Doté de 12,5 milliards d'euros dont 2,5 milliards d'euros en fonds propres, le programme 424 « Financement des investissements stratégiques » a vocation à financer des investissements exceptionnels sur l'ensemble du continuum de l'innovation .

En pratique, ce programme ambitionne donc de cibler certains secteurs, marchés ou technologies qui sont considérés comme prioritaires pour la résilience et la souveraineté de notre économie, ou pour la transition écologique et énergétique.

Le soutien apporté à ces secteurs s'inscrit dans le cadre de stratégies d'accélération cohérentes permettant de mobiliser tous les leviers de l'intervention publique de manière coordonnée , qu'il s'agisse de la fiscalité, les efforts de recherche, le besoin de formation, mais également les normes juridiques applicables.

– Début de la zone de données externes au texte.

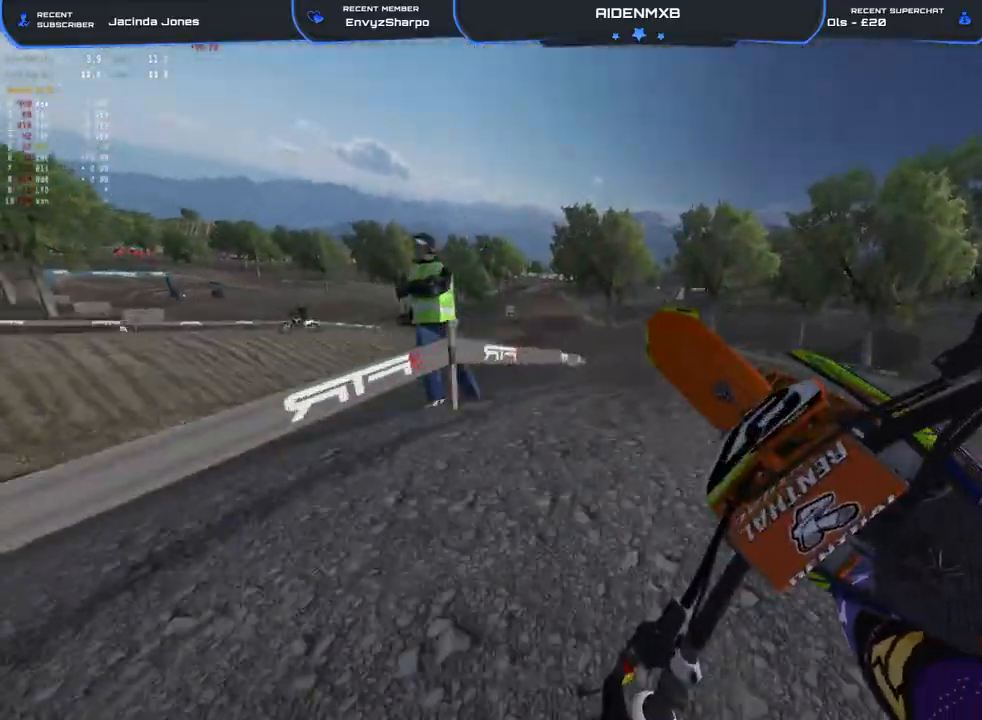
{"buttons": ["CROSS", "L1"], "left_stick": "up-left", "right_stick": "up-right", "events": [[283, "left_stick", "up-left"], [367, "CROSS", "down"], [383, "L1", "down"]]}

Lors de l'examen du projet de loi de finances pour 2021, un certain nombre de stratégies étaient évoquées, mais aucune n'avait été officiellement validée. Dans le budget 2022, le volet « dirigé » tend néanmoins à se préciser, puisqu'à ce jour, 19 stratégies ont été validées par le comité exécutif du Conseil interministériel de l'innovation, dont 10 ont pu faire l'objet d'annonces politiques :

- technologies quantiques ;

- cybersécurité ;

- hydrogène décarboné ;

- enseignement et numérique ;

- ville durable et bâtiments innovants ;

- biothérapies et bioproduction de thérapies innovantes ;

- maladies infectieuses émergentes - menaces nucléaires radiologiques et chimiques ;

- santé numérique ;

- 5G et futures technologies de télécommunication ;

- recyclage et réincorporation de matériaux recyclés.

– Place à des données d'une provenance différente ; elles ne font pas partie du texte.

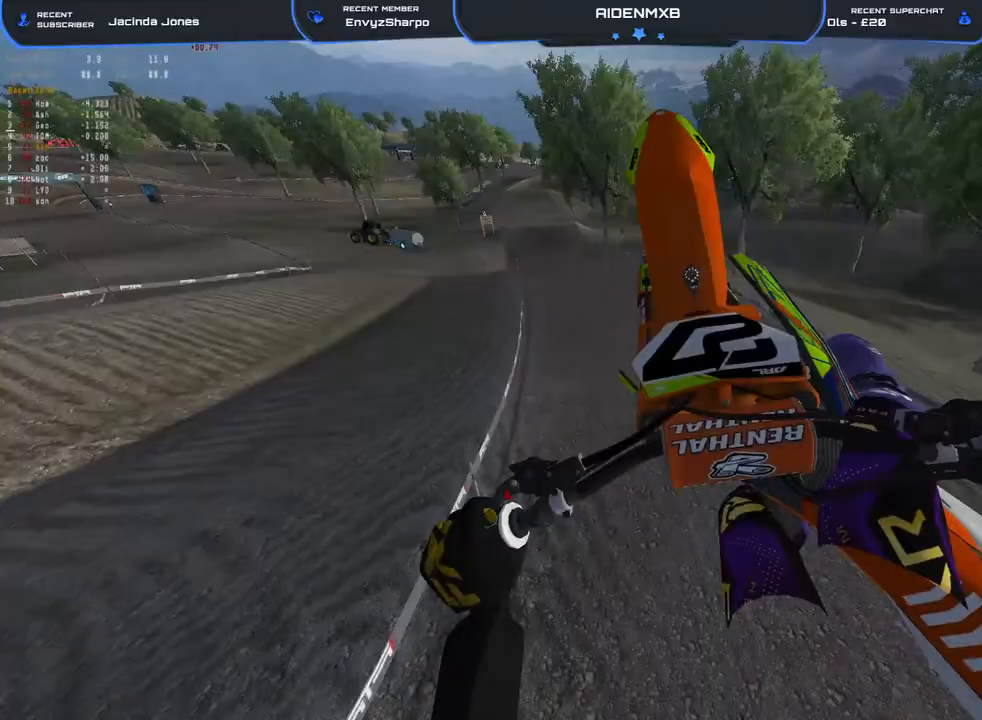
{"buttons": [], "left_stick": "center", "right_stick": "up-right", "events": [[50, "CROSS", "up"], [133, "left_stick", "center"], [183, "R2", "down"], [300, "R2", "up"], [433, "L1", "up"]]}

En parallèle, les stratégies suivantes n'ont pour l'instant fait l'objet d'aucune annonce, ou sont encore en cours d'élaboration :

- décarbonation de l'industrie ;

- industries culturelles et créatives françaises ;

- produits biosourcés - carburants durables ;

- technologies avancées pour les systèmes énergétiques ;

- alimentation durable et favorable à la santé ;

- systèmes agricoles durables et équipements agricoles contribuant à la transition écologique ;

- digitalisation et décarbonation des mobilités ;

- cloud ;

- verdissement numérique.

2. Une budgétisation peu étayée, témoignant d'un programme encore en cours de construction

Le volet dirigé du PIA 4 présente donc la particularité de ne pas être sectorisé , contrairement à la pratique retenue jusqu'alors ; en effet les crédits portés par les PIA 1, 2 et 3 faisaient l'objet d'une répartition sectorielle , chaque ligne budgétaire renvoyant à une action spécifique (la création de nouveaux cursus à l'université), une structure bénéficiaire (par exemple les SATT) ou une politique publique (enseignement supérieur, recherche, transport, défense, etc.)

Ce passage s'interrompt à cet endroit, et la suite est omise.